1. ## Multivariable Maximum problem

Find all the points (x, y, z) with x, y, z => 0 which maximizes the function
f(x, y, z) = xy + xz + yz - 4xyz subject to the constraint x + y + z = 1.

2. ## its urgent

hi!!!
please help me n answer my questions???? what are the effects of rearranging and regrouping series? their difference and some examples. what about convergence after regrouping and rearranging????

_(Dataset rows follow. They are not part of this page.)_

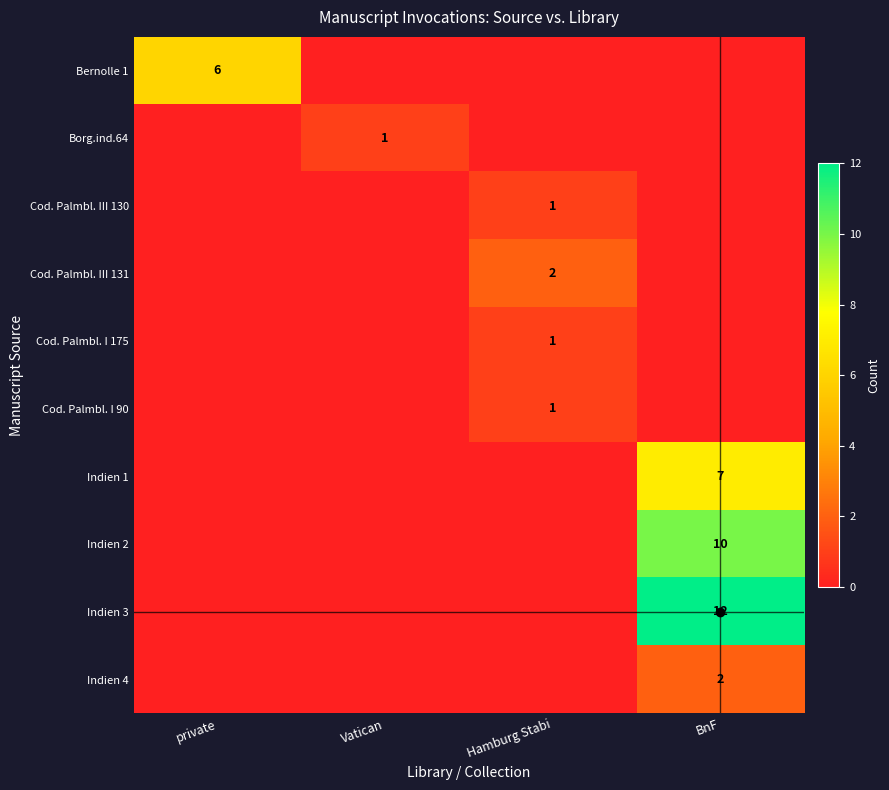

The value of Cod. Palmbl. I 90 at Hamburg Stabi is 1. True or false?

True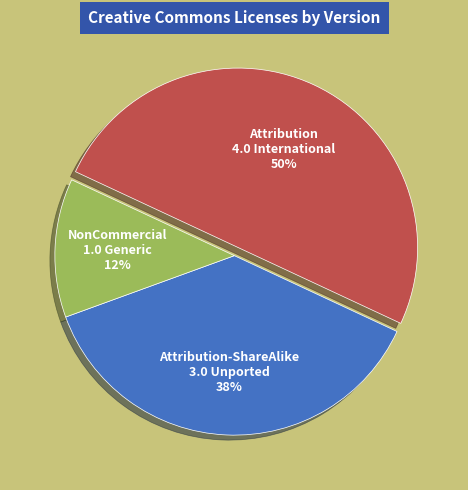

Does NonCommercial 1.0 Generic account for over 50% of the chart?

No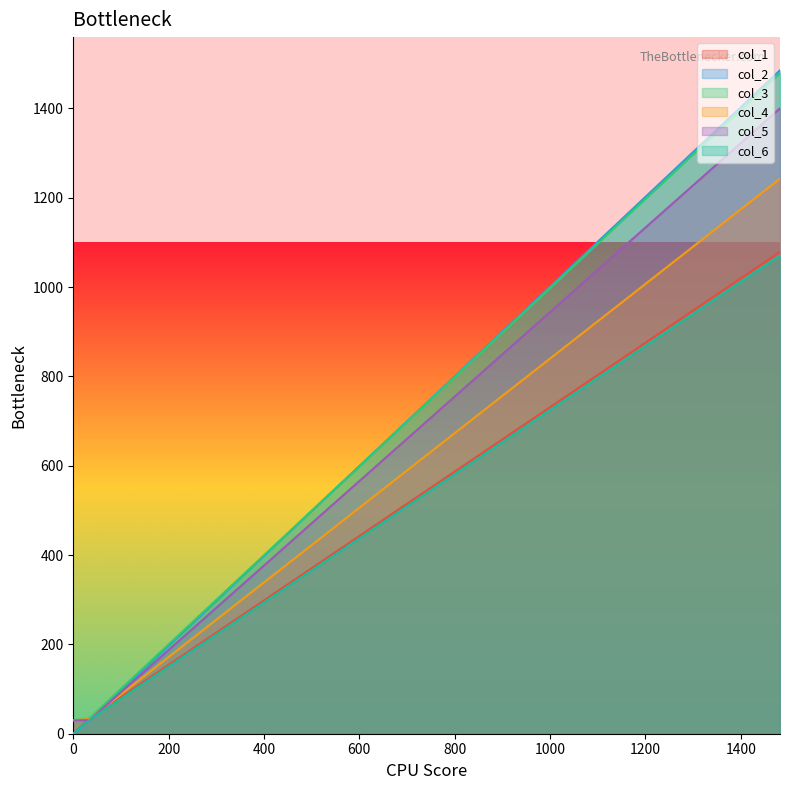

Between 0 and 1482.4, which is larger?

1482.4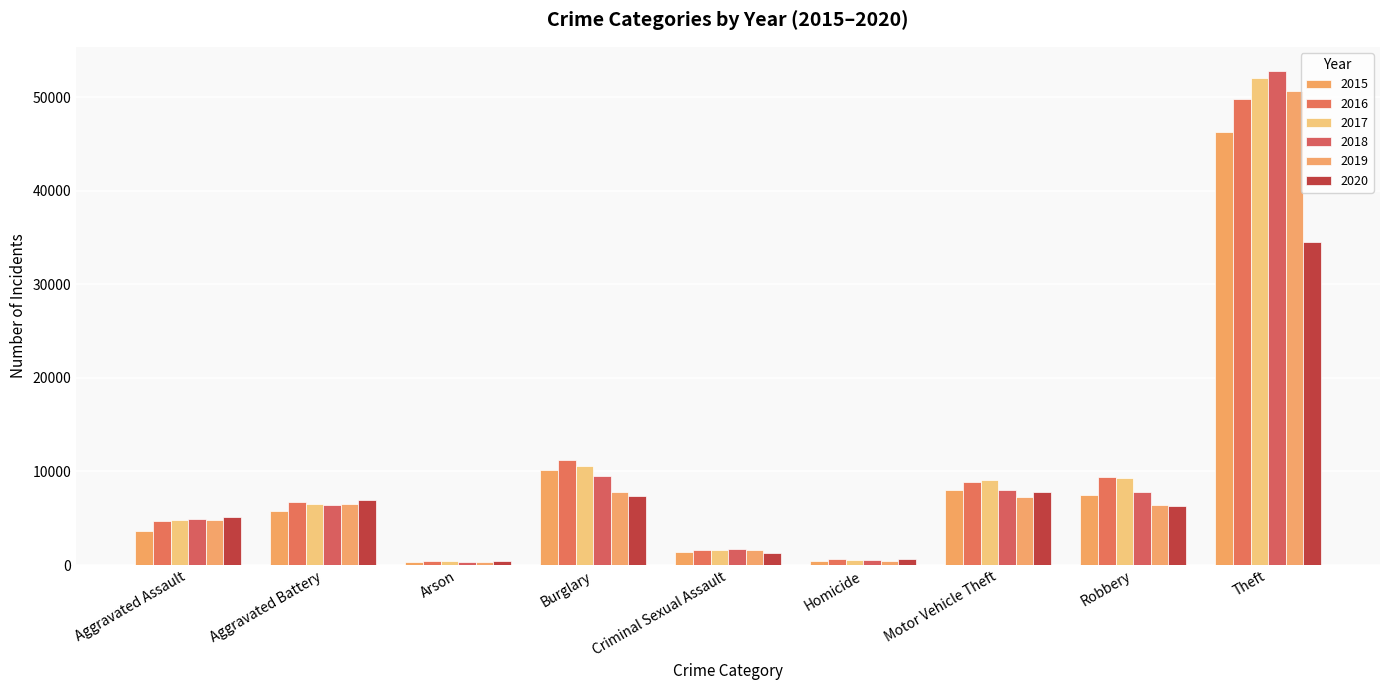

What is the label of the 5th bar from the left?

Criminal Sexual Assault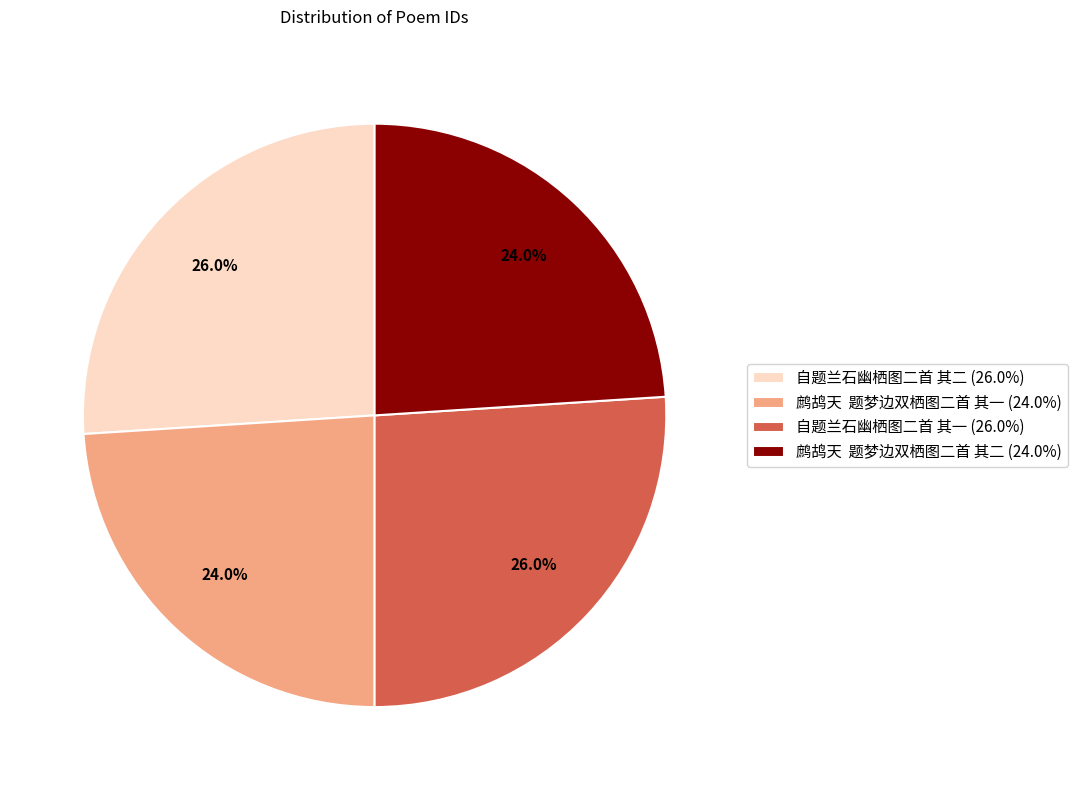

To the nearest percent, what percentage of the pie is 自题兰石幽栖图二首 其一?

26%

3. Please do NOT "hijack" other peoples threads by asking completely unrelated questions in them! It is extremely rude.

guess, use the "Lagrange Multiplier Method"- the max or min of f(x,y,z) subject to the constraint g(x,y,z)= constant must satisfy $\nabla f= \lambda \nabla g$ for some number $\lambda$.

For this problem, that is $= \lambda <1, 1, 1>$. That is, you have $y+ z- 4yz= \lambda$, $x+ z- 4xz= \lambda$ and $x+ y- 4xy= \lambda$.

Those fairly easily reduce to y+ z- 4yz= x+ z- 4xz and y+ z- 4yz= x+ y- 4xy. Together with x+ y+ z= 1, you have three equations to solve for x, y, and z.

4. ## Thanks

Hi hallofivy,

I have tried your method too. However, it does not return the absolute extremum value.

when i re try it, the partial derviative of x and y is not equal to zero

5. well , i am not keen on inequalities but i think it is a great attempt !

$xy + yz + zx - 4xyz$

$= \frac{ (1-4x)(1-4y)(1-4z) - 1 + 4(x+y+z) }{16}$

$= \frac{ (1-4x)(1-4y)(1-4z) + 3 }{16}$

$= \frac{1}{16} \left[ 3 + (1-4x)(1-4y)(1-4z) \right]$

use $GM \leq AM$

$\leq \frac{1}{16} \left[ 3 + \left( \frac{ (1-4x ) + (1-4y ) + (1-4z ) }{3} \right )^3\right]$

$= \frac{1}{16} ( 3 - \frac{1}{27} ) = \frac{5}{27}$

the equality holds when $x =y =z = 1/3$

but it may be wrong because we can find that :

$GM \leq AM \leq 0$ !!

I hope it will be perfectly corrected by some experts .

6. Originally Posted by guess
Hi hallofivy,

I have tried your method too. However, it does not return the absolute extremum value.

when i re try it, the partial derviative of x and y is not equal to zero
The partial derivatives wrt x and y, for a constrained max or min do not have to be 0!